Records excerpted from a collection
★ ★ ★ ★ ★ ★ ★

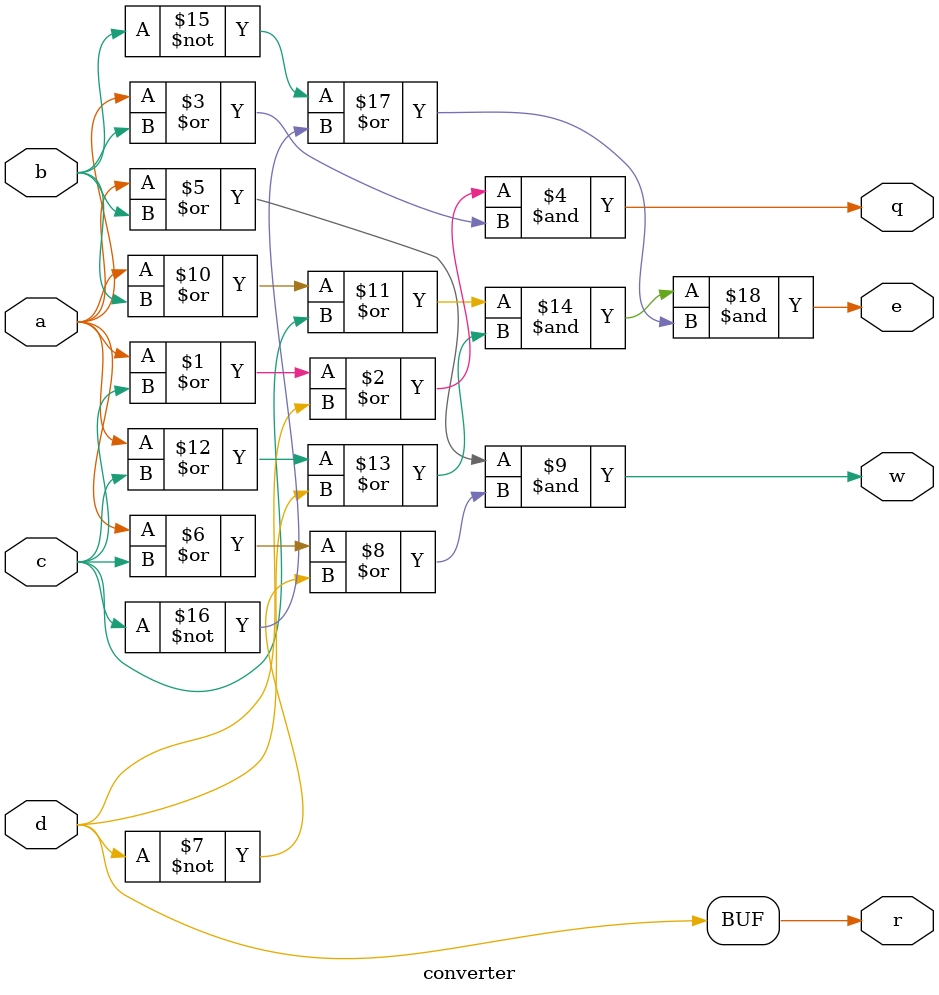
<source format=v>
`timescale 1ns / 1ps


module converter(
    input a,b,c,d,
    output q,w,e,r
    );
    
assign q = (a|c|d)&(a|b);
assign w = (a|b)&(a|c|~d);
assign e = (a|b|c)&(a|c|d)&(~b|~c);
assign r = d;

endmodule

</source>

★ ★ ★ ★ ★ ★ ★

What to work on >> Only the lines of the data holding the string "assign" are wanted; copy each of them.

Reply >>
assign q = (a|c|d)&(a|b);
assign w = (a|b)&(a|c|~d);
assign e = (a|b|c)&(a|c|d)&(~b|~c);
assign r = d;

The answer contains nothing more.